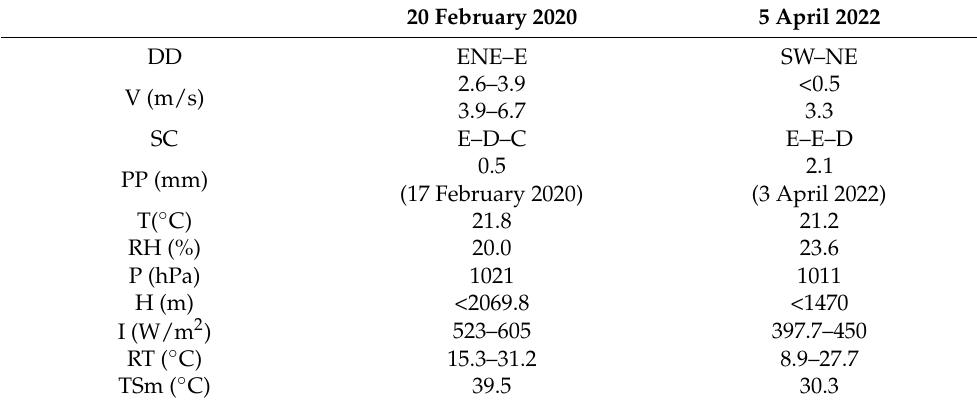
Table 2. Mean meteorological parameters during the field experiments at LPR (15 UTC to 18 UTC). Rainfall (PP, mm), relative humidity (RH, %), evolution of atmospheric stability (SC, [36], wind speed (v, m/s), wind direction (DD), mean air temperature (T, ◦ C), height of the mixed layer (H, m), atmospheric pressure (P, hPa), downward shortwave radiation range (I, W/m 2 ), temperature range on the 3 days prior to the sampling (RT, ◦ C), 3-hourly soil moisture during the sampling period (RTS, ◦ C) (source: NOAA Air Resources Laboratory). Rainfall corresponds to days 17 February 2020 and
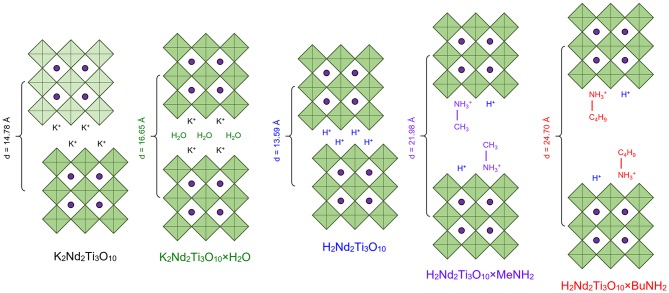
Schematic representation of the interlayer distance change at different synthetic steps.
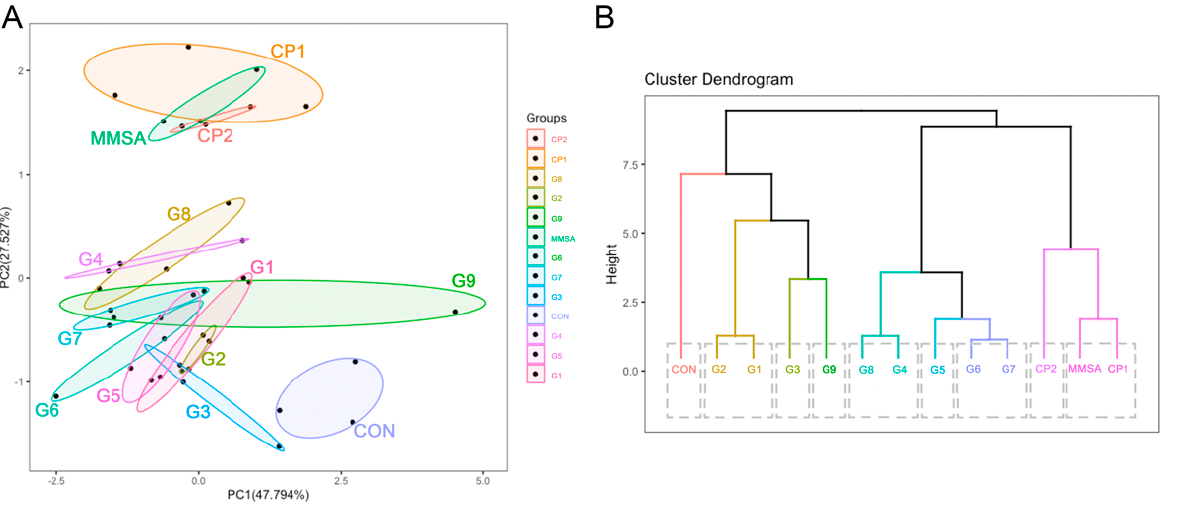
Figure 4. ( A ) Principal component analysis plot and ( B ) cluster analysis of mushroom-based meat sausage analogues comparing different formulations and commercial products.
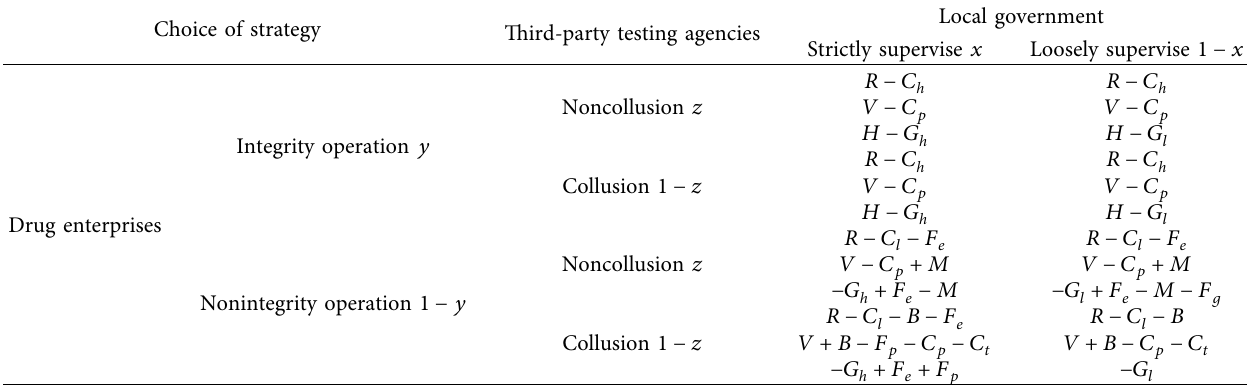
Table 2: Three-party mixed strategy game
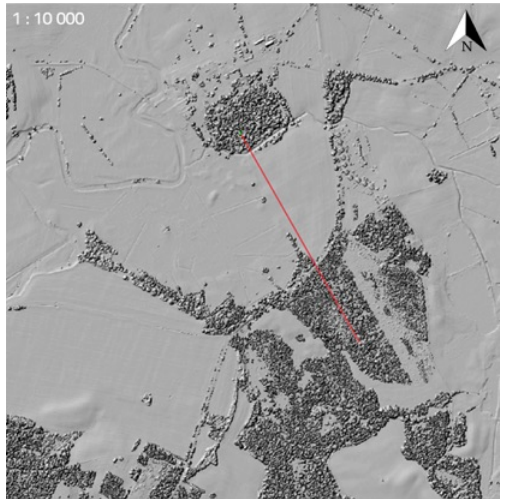
Figure 11a. Line of sight starting at the Palace in Rapa running in the direction of the Pyramid presented on the Digital Surface Model – any portions in red indicated that the line of sight is obstructed ( ArcMap, Esri );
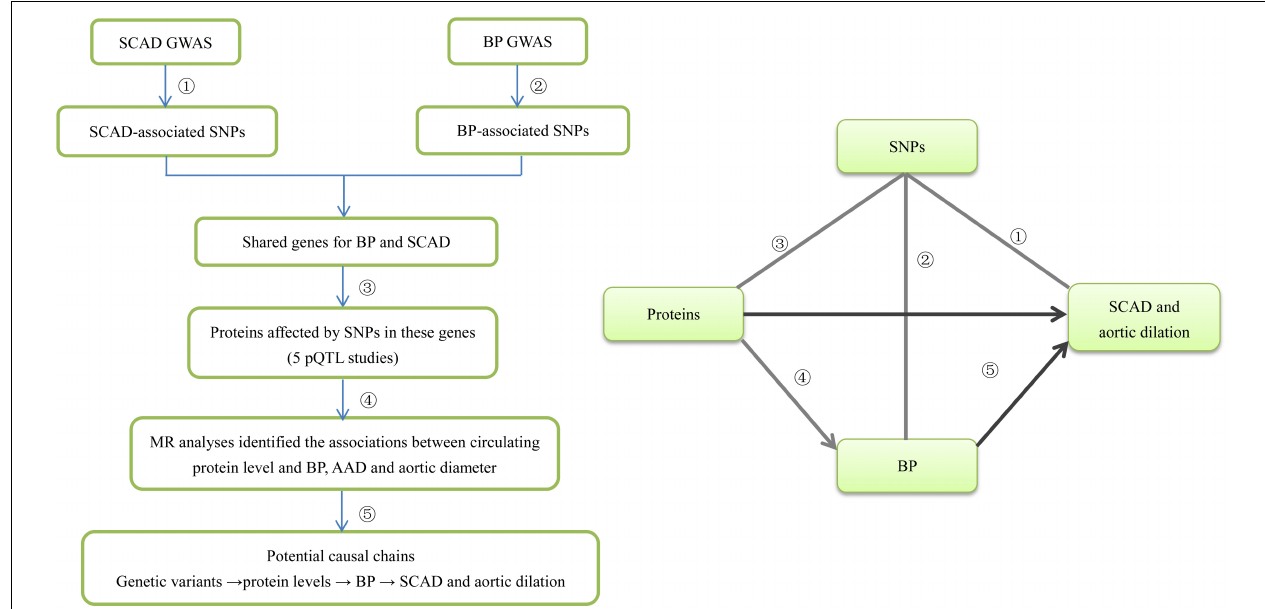
FIGURE 1 | The flowchart of the study design. We designed this study to explore potential risk factors such as circulating proteins for SCAD. This study comprised several steps of analysis. In the first step we identified SCAD-associated genes from five GWASs. Second, we identified BP-associated SNPs in the SCAD-associated genes from BP GWAS and then identified the shared genes for BP and SCAD. Third, we looked for pQTLs inside these genes using data from five pQTL studies. Fourth, for circulating protein levels that were significantly affected by both SCAD-associated and BP-associated SNPs, we applied four MR methods (IVW, MR-Egger, MR-PRESSO, and CAUSE) to examine whether they were genetically associated with BP, AAD, and aortic diameter. Finally, we inferred that genetic variants influence BP by disturbing circulating proteins, and then affecting the risk of SCAD and aortic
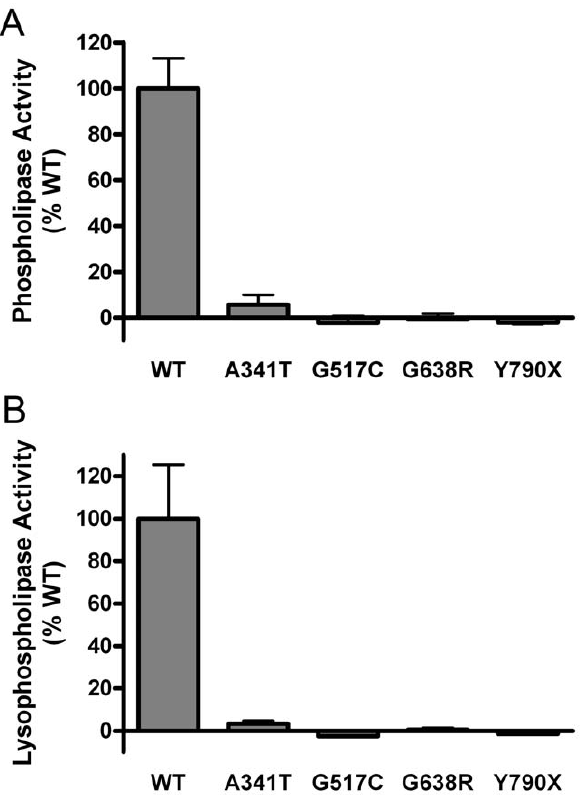
Figure 3. PLA2G6 mutations that cause NBIA/INAD significant- ly disrupt the ability of PLA2G6 to hydrolyze PC and LPC. Phospholipase and lysophospholipase catalytic activities of mutant PLA2G6 proteins were compared to wild type (WT) PLA2G6 in assays with PC and LPC substrates, respectively. Initial experiments examined the group of INAD-associated mutations A341T, G517C, G638R, and Y790X. Phospholipase (A) and lysophospholipase (B) activities are shown as percent of WT activity measured when equal concentrations of protein were added to assays measuring release of fatty acids from radiolabeled substrate. Bars indicate mean plus standard deviation (n=3) from representative experiments. The specific activities of all mutations were significantly different from WT (p , 0.05, unpaired t- test). Similar results were obtained in at least two experiments with independent transfection and purification of recombinant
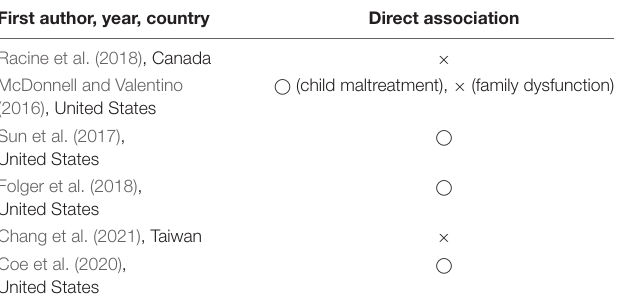
TABLE 1 | Direct effect of reviewed studies.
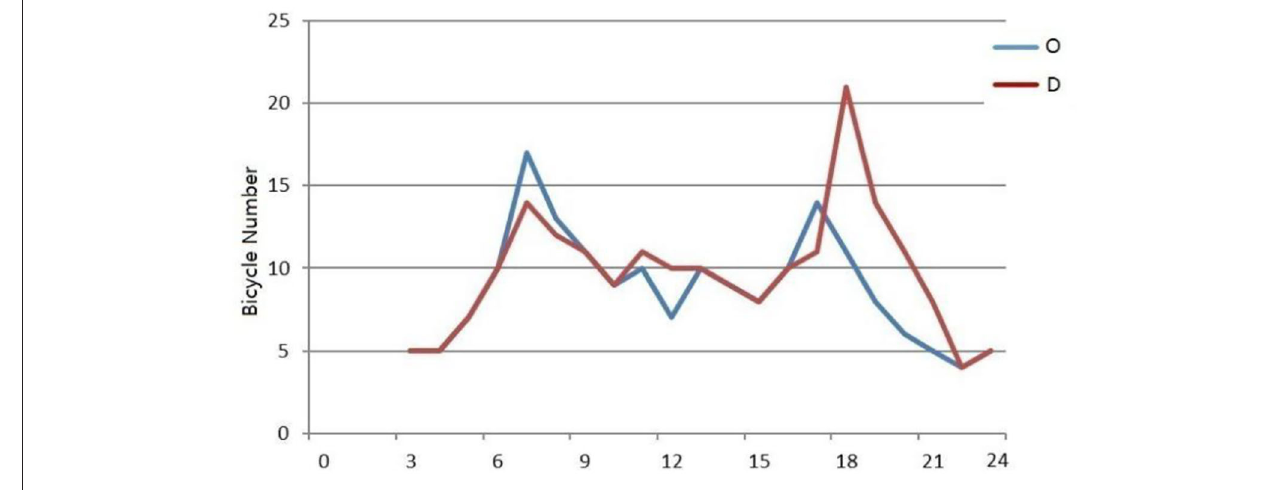
FIGURE 7 | Prediction of bicycle OD quantity in Huaxincheng.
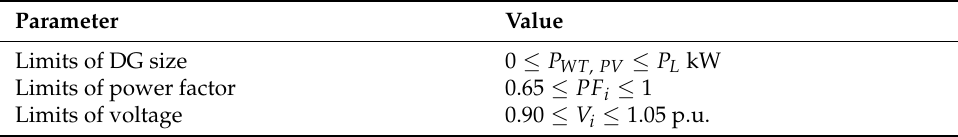
Table 4. The limitations of the system.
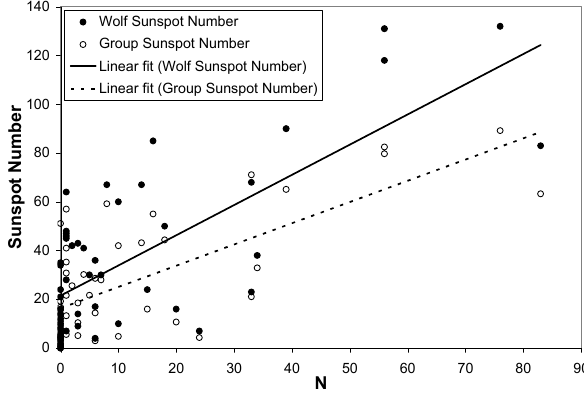
Figure 2. Relationships between the sunspot number and N . Fig. 2. Relationships between the sunspot number and N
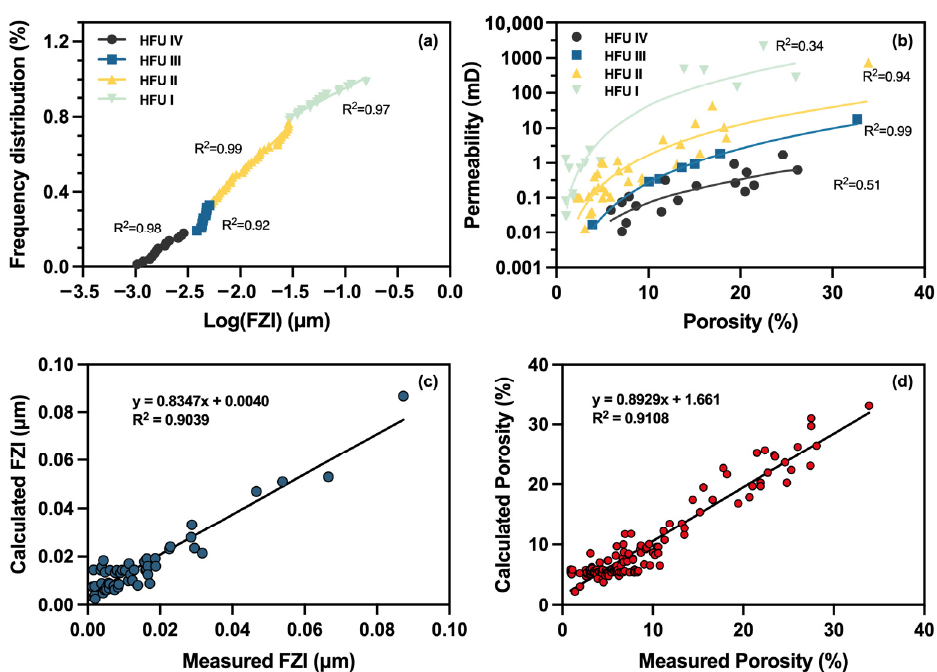
Figure 7. Division of hydraulic flow unit ( a ), relationship of porosity with permeability in each hydraulic flow unit ( b ), verification of calculated FZI and porosity values ( c , d ).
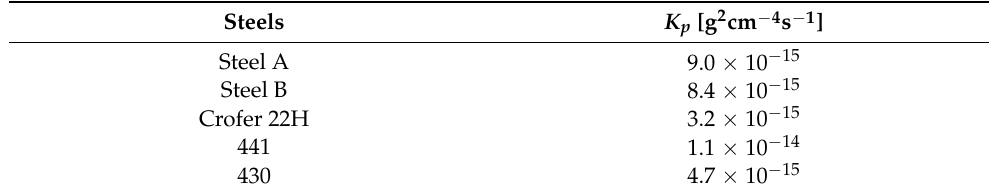
Table 2. Comparison among the parabolic oxidation rate constant ( K p ) of Steel A, Steel B, and those found in literature for Crofer 22H, 441, and 430 FSSs [45]. All were derived from weight gain measurements during oxidation in air at 750 °C.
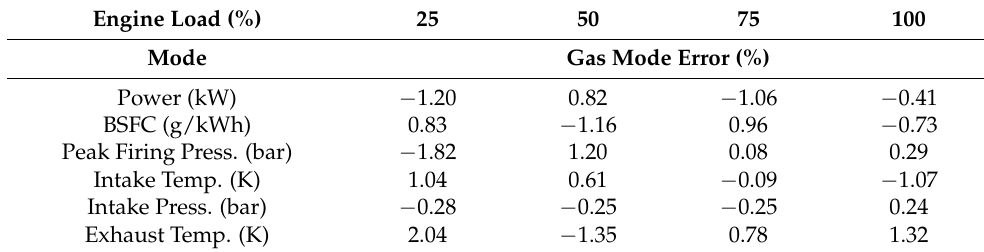
Table 4. Calculation errors of the parameters in gas mode.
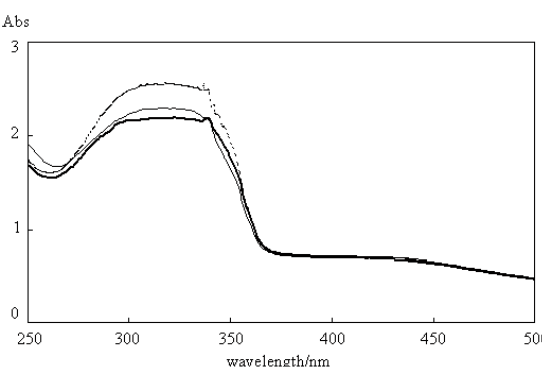
magnetization field 12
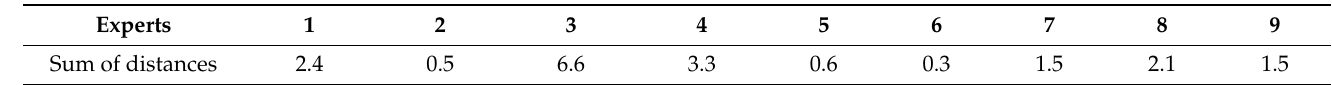
Table 6. Kemeny median between one expert’s opinions in relation to the others in the case of the deviations of one expert’s opinions.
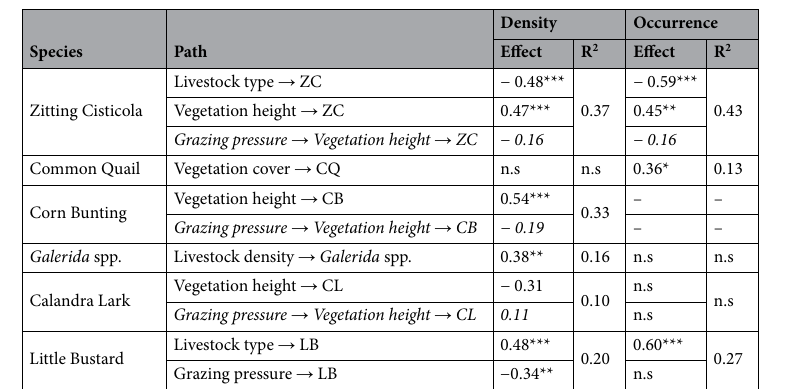
height (Table 2), with positive effects on Zitting Cisticola (β density = 0.5, p < 0.01; β ocurrence = 0.5, p = 0.02) and Corn Bunting (β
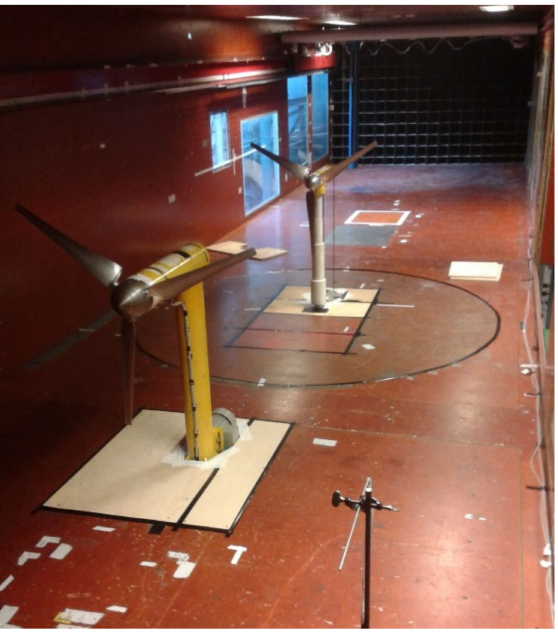
Figure 3. NTNU wind tunnel test section with two tested wind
──────────────────────────────
- [Your objective]: Your task is to gather all lines from the entries above that hold the word "different".

- [Response box]:
Schematic representation of the interlayer distance change at different synthetic steps.
Figure 4. ( A ) Principal component analysis plot and ( B ) cluster analysis of mushroom-based meat sausage analogues comparing different formulations and commercial products.
Figure 3. PLA2G6 mutations that cause NBIA/INAD significant- ly disrupt the ability of PLA2G6 to hydrolyze PC and LPC. Phospholipase and lysophospholipase catalytic activities of mutant PLA2G6 proteins were compared to wild type (WT) PLA2G6 in assays with PC and LPC substrates, respectively. Initial experiments examined the group of INAD-associated mutations A341T, G517C, G638R, and Y790X. Phospholipase (A) and lysophospholipase (B) activities are shown as percent of WT activity measured when equal concentrations of protein were added to assays measuring release of fatty acids from radiolabeled substrate. Bars indicate mean plus standard deviation (n=3) from representative experiments. The specific activities of all mutations were significantly different from WT (p , 0.05, unpaired t- test). Similar results were obtained in at least two experiments with independent transfection and purification of recombinant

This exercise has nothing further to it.